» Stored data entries
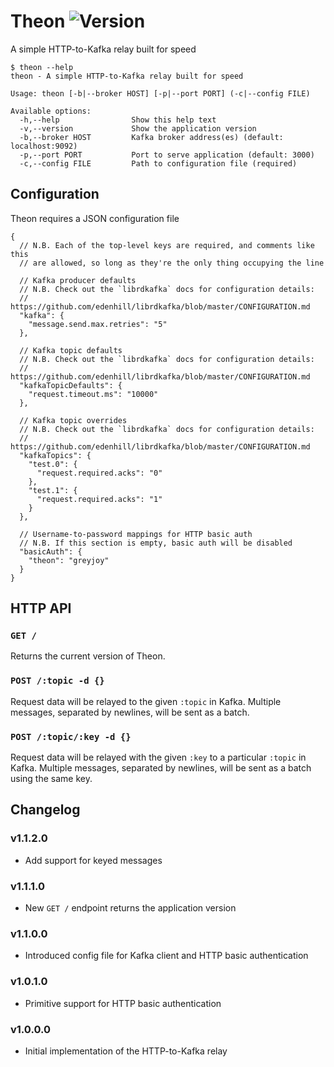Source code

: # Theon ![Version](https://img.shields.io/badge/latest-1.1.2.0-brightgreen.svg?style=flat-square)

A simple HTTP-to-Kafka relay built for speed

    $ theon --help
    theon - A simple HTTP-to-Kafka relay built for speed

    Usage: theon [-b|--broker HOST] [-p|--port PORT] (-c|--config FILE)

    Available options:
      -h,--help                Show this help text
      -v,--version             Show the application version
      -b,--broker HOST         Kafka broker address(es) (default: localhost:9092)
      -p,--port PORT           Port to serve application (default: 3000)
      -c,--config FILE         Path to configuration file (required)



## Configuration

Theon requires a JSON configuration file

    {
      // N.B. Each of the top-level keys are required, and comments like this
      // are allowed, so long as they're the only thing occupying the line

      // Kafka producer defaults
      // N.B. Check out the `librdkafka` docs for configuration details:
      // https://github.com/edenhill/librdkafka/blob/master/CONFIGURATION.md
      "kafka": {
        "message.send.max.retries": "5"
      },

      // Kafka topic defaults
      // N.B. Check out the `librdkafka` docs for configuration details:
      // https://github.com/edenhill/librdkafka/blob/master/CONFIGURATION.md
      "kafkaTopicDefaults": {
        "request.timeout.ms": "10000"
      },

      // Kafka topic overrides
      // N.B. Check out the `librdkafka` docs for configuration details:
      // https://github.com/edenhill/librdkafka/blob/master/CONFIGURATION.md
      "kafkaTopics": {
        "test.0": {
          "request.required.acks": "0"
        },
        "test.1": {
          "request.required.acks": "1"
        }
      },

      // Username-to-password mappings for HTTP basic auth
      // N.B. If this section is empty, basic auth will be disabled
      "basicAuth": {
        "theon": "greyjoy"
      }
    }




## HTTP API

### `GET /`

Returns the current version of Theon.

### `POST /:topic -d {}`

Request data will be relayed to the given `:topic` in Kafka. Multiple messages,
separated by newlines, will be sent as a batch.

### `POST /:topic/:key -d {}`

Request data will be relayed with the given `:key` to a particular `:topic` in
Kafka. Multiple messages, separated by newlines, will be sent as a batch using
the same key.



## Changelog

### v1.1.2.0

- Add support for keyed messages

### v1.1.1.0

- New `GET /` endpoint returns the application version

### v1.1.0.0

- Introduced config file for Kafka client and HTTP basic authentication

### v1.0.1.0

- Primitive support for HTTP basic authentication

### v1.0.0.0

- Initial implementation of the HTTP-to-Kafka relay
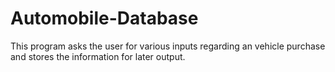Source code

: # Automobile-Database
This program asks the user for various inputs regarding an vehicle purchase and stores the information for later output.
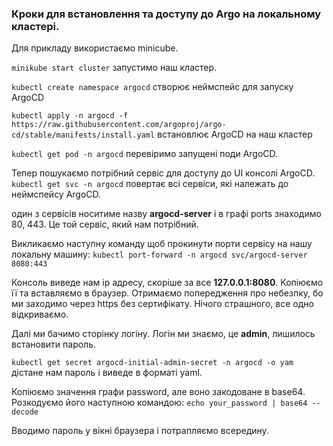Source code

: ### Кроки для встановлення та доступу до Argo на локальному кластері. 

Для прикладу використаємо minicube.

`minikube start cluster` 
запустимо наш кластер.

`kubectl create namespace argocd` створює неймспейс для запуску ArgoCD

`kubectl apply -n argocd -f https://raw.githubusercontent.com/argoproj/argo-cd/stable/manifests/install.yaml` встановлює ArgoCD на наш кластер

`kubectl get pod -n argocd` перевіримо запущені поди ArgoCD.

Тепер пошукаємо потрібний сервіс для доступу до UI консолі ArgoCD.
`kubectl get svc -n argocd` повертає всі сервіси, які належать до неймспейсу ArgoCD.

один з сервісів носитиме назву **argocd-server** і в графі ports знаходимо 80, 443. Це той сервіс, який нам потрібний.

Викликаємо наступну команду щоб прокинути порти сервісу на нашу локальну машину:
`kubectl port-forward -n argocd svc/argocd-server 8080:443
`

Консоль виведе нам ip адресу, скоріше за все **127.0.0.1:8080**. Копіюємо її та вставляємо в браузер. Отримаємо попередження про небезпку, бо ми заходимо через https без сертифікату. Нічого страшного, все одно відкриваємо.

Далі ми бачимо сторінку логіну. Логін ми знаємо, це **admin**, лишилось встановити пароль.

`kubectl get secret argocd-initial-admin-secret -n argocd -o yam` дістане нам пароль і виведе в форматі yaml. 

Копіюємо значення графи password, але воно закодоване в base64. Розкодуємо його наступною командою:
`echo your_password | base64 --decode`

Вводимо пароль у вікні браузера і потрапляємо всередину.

» Task item
Echo, without any changes, the part of the rows that opens with the line containing "Usage: theon [-b|--broker" and closes with the line containing "occupying the line". Include both of those lines.

» Answer area
    Usage: theon [-b|--broker HOST] [-p|--port PORT] (-c|--config FILE)

    Available options:
      -h,--help                Show this help text
      -v,--version             Show the application version
      -b,--broker HOST         Kafka broker address(es) (default: localhost:9092)
      -p,--port PORT           Port to serve application (default: 3000)
      -c,--config FILE         Path to configuration file (required)



## Configuration

Theon requires a JSON configuration file

    {
      // N.B. Each of the top-level keys are required, and comments like this
      // are allowed, so long as they're the only thing occupying the line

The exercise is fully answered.